Items excerpted from a collection

<<<<

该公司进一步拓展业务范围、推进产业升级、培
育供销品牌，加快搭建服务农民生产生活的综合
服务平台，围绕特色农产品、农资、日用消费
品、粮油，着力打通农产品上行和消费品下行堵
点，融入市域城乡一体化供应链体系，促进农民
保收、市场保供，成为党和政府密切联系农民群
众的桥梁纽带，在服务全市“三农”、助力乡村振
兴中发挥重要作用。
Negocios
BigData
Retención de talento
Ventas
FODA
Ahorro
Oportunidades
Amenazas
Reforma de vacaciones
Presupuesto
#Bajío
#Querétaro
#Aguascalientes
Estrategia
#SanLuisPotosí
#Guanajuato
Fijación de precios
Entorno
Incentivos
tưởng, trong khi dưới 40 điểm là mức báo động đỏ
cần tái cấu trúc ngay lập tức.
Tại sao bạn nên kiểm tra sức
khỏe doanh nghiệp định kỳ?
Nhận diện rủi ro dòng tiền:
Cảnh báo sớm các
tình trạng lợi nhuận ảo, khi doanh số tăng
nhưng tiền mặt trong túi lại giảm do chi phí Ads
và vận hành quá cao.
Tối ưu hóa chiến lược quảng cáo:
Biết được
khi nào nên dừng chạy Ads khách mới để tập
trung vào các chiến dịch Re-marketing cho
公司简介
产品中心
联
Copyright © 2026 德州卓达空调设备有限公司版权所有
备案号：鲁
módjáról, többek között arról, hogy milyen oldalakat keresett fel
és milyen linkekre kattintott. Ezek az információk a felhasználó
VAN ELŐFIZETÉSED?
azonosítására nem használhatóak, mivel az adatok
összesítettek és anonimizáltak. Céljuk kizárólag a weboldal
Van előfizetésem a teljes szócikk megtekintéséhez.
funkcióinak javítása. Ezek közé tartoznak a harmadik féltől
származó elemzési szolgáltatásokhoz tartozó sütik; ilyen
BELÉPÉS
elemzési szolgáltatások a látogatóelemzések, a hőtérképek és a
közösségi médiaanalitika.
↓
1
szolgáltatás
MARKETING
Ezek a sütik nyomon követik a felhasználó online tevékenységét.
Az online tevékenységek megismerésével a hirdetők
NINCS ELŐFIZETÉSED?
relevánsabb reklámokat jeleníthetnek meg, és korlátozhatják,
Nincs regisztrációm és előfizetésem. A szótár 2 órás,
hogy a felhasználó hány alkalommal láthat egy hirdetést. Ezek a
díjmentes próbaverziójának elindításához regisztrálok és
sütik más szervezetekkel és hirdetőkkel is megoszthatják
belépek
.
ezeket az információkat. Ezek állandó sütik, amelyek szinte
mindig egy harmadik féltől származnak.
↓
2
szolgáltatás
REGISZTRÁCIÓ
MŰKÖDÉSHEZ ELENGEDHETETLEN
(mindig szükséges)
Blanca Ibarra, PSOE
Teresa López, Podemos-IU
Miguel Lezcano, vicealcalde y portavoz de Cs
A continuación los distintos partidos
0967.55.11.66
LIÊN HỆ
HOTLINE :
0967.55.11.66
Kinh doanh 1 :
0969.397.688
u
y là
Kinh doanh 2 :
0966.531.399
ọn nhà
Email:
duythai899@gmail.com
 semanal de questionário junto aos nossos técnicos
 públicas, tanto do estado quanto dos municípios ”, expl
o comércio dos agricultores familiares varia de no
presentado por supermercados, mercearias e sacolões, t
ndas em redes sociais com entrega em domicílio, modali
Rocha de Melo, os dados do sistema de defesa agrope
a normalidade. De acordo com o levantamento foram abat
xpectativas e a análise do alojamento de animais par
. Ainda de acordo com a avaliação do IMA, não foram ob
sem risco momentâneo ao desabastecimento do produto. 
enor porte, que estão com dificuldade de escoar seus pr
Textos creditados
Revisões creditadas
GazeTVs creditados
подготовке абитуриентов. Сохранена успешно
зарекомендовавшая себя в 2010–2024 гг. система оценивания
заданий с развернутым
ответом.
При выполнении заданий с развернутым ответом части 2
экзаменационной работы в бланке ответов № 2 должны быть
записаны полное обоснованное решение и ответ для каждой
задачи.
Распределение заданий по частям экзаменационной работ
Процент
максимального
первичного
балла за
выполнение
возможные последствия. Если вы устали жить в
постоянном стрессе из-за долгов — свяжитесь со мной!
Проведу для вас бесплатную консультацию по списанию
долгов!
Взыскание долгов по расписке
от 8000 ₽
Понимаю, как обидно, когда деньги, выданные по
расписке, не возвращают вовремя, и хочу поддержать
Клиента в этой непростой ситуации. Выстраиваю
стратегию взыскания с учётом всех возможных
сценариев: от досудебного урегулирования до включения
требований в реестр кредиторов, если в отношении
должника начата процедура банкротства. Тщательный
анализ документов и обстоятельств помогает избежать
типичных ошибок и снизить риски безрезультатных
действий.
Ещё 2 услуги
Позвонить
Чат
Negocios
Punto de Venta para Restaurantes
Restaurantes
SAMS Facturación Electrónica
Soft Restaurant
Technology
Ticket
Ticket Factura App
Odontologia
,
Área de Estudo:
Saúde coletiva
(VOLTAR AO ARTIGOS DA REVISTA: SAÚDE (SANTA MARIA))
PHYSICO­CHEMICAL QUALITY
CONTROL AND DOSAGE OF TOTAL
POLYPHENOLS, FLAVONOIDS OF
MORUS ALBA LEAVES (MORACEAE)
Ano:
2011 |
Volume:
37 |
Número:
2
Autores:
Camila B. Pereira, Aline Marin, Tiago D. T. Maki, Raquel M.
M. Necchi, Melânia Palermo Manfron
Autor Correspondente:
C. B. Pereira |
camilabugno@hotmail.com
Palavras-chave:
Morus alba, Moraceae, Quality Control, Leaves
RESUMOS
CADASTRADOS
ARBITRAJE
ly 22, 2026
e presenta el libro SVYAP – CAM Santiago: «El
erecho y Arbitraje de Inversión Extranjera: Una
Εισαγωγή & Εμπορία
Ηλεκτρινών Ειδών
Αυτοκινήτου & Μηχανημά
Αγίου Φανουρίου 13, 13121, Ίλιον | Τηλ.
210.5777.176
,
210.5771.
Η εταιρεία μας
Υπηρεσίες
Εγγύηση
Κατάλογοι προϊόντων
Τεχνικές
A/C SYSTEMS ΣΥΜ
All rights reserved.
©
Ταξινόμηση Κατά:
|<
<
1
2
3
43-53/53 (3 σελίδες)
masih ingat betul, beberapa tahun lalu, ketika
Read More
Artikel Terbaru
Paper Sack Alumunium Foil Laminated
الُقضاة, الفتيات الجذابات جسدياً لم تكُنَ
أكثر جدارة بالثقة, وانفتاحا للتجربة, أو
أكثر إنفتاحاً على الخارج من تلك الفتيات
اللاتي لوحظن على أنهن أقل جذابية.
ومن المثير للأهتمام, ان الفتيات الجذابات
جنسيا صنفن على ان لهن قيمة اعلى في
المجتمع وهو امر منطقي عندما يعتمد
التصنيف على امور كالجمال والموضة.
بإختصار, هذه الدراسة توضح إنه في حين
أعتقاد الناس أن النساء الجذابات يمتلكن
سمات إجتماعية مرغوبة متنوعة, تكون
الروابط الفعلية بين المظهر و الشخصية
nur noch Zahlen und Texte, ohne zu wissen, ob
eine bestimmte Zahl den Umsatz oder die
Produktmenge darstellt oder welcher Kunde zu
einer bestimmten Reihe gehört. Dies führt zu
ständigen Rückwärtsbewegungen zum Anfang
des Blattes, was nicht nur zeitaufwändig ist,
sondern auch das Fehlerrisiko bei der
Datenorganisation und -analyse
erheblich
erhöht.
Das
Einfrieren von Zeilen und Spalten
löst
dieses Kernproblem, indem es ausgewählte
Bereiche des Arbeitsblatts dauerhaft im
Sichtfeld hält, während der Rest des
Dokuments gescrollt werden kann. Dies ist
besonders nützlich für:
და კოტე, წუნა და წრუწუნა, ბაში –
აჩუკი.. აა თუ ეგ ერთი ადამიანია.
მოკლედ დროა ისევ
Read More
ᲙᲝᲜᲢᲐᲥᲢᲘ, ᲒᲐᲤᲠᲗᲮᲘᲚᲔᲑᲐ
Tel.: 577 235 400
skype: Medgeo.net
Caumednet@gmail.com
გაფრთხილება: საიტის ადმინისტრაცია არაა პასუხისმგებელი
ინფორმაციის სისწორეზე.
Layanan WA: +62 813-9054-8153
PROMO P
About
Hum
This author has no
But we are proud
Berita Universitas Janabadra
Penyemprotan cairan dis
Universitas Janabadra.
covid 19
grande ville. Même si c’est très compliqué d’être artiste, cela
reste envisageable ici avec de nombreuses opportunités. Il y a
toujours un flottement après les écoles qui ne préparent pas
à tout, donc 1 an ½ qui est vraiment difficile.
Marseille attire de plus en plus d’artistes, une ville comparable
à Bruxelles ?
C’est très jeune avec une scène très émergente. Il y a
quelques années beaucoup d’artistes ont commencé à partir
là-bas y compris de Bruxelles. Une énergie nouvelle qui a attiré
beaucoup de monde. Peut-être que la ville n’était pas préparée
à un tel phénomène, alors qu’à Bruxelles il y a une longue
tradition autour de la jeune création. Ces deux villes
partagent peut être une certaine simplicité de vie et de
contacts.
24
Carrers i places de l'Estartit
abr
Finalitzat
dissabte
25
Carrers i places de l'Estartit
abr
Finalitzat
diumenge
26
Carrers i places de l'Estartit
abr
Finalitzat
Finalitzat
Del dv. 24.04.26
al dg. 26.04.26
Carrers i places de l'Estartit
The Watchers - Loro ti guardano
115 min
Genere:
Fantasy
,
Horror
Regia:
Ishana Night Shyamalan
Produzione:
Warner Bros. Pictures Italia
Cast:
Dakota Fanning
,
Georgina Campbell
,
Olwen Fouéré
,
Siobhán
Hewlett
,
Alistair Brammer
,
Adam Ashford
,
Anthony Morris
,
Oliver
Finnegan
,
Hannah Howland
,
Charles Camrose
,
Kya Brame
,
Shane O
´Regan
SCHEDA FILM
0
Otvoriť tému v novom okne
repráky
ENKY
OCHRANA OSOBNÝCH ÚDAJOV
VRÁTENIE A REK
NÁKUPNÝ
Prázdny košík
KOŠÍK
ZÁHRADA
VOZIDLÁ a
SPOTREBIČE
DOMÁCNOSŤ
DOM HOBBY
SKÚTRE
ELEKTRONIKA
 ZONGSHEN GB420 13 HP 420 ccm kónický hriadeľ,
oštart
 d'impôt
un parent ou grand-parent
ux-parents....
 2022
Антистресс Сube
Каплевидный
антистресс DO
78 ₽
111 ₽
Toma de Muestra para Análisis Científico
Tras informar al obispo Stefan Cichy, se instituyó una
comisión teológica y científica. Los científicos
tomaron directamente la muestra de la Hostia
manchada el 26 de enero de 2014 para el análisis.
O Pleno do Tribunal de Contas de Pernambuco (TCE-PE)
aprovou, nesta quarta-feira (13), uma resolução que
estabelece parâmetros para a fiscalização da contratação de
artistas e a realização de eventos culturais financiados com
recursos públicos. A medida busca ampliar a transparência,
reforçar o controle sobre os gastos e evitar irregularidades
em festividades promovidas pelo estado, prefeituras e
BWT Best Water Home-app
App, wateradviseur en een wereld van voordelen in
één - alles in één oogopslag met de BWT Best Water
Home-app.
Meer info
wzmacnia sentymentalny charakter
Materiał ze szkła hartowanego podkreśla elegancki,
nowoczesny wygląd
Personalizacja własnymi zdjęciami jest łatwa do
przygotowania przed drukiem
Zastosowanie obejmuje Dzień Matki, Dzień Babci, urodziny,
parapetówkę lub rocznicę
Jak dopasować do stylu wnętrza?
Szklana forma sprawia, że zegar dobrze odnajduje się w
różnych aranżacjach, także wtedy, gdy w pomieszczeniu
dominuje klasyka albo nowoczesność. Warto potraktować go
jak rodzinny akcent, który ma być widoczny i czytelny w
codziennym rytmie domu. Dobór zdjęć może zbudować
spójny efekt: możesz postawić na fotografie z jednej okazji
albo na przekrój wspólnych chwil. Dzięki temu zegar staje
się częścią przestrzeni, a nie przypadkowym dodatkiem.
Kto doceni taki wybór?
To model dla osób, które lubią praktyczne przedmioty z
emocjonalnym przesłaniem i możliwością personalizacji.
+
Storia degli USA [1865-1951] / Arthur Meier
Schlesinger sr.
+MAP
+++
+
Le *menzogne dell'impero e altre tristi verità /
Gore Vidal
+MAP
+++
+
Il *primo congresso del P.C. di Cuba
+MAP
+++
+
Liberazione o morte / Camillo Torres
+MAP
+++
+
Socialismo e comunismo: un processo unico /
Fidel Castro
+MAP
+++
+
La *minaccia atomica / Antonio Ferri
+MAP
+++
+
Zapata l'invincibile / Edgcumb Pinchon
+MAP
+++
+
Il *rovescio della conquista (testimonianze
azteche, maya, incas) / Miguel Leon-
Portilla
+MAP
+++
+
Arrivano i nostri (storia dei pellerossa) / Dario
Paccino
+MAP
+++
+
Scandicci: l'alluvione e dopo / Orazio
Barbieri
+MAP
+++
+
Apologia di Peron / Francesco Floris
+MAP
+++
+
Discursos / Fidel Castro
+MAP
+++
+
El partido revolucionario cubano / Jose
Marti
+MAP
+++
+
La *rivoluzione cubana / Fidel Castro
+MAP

>>>>

§ **Your task**
Please render the items from their first line through the line containing "Cảnh báo sớm các" as a numbered list, with blank lines left out.

§ **Solution to this task**
1. 该公司进一步拓展业务范围、推进产业升级、培
2. 育供销品牌，加快搭建服务农民生产生活的综合
3. 服务平台，围绕特色农产品、农资、日用消费
4. 品、粮油，着力打通农产品上行和消费品下行堵
5. 点，融入市域城乡一体化供应链体系，促进农民
6. 保收、市场保供，成为党和政府密切联系农民群
7. 众的桥梁纽带，在服务全市“三农”、助力乡村振
8. 兴中发挥重要作用。
9. Negocios
10. BigData
11. Retención de talento
12. Ventas
13. FODA
14. Ahorro
15. Oportunidades
16. Amenazas
17. Reforma de vacaciones
18. Presupuesto
19. #Bajío
20. #Querétaro
21. #Aguascalientes
22. Estrategia
23. #SanLuisPotosí
24. #Guanajuato
25. Fijación de precios
26. Entorno
27. Incentivos
28. tưởng, trong khi dưới 40 điểm là mức báo động đỏ
29. cần tái cấu trúc ngay lập tức.
30. Tại sao bạn nên kiểm tra sức
31. khỏe doanh nghiệp định kỳ?
32. Nhận diện rủi ro dòng tiền:
33. Cảnh báo sớm các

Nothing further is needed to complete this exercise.